(The data)
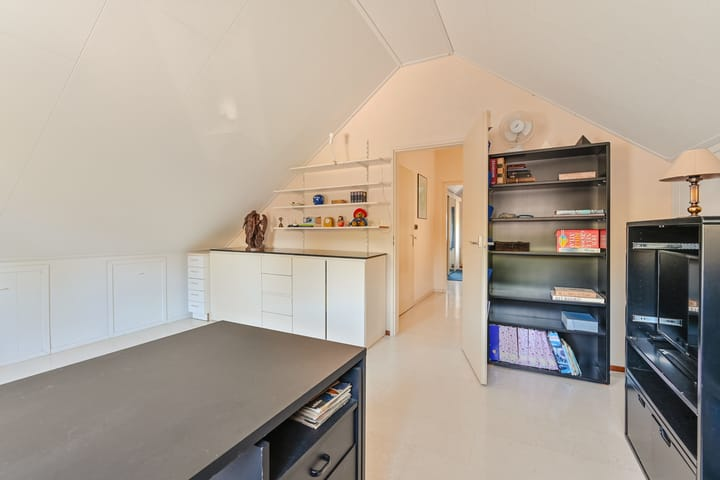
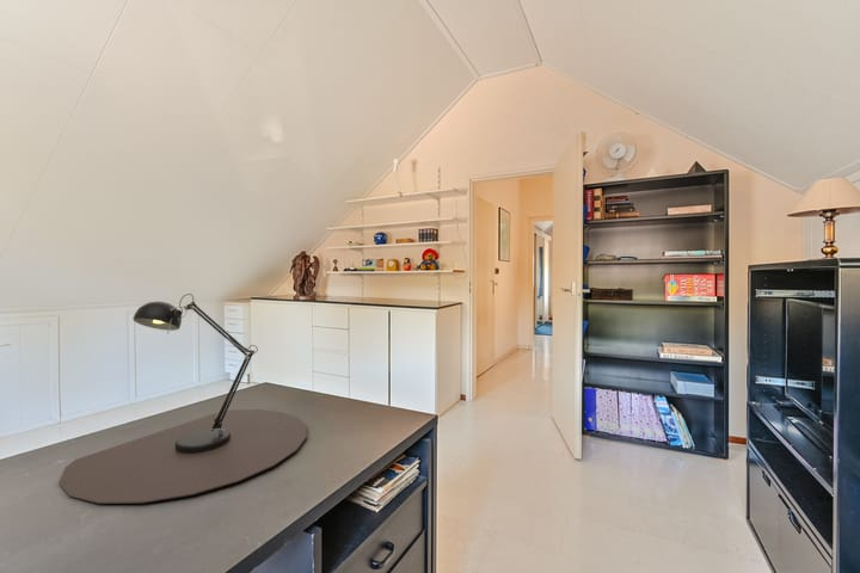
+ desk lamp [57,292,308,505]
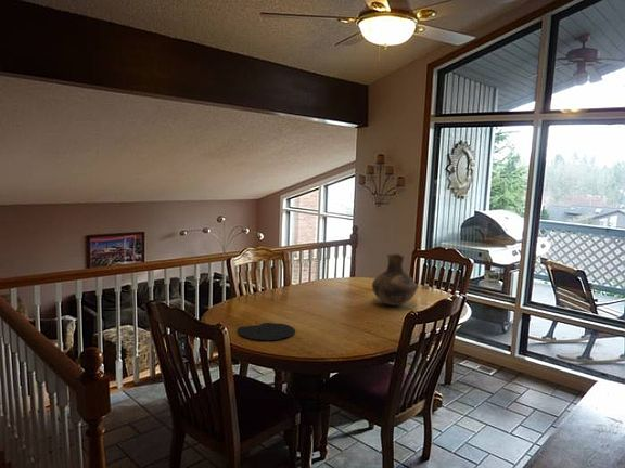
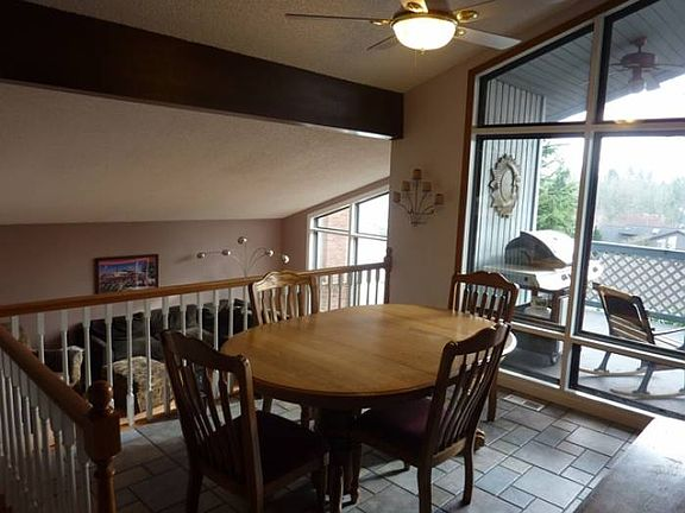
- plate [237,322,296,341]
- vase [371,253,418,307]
(End The data)
- _Problem description_:
Except for the pictures, return every line of the material exactly.

- _Your solution_:
+ desk lamp [57,292,308,505]
- plate [237,322,296,341]
- vase [371,253,418,307]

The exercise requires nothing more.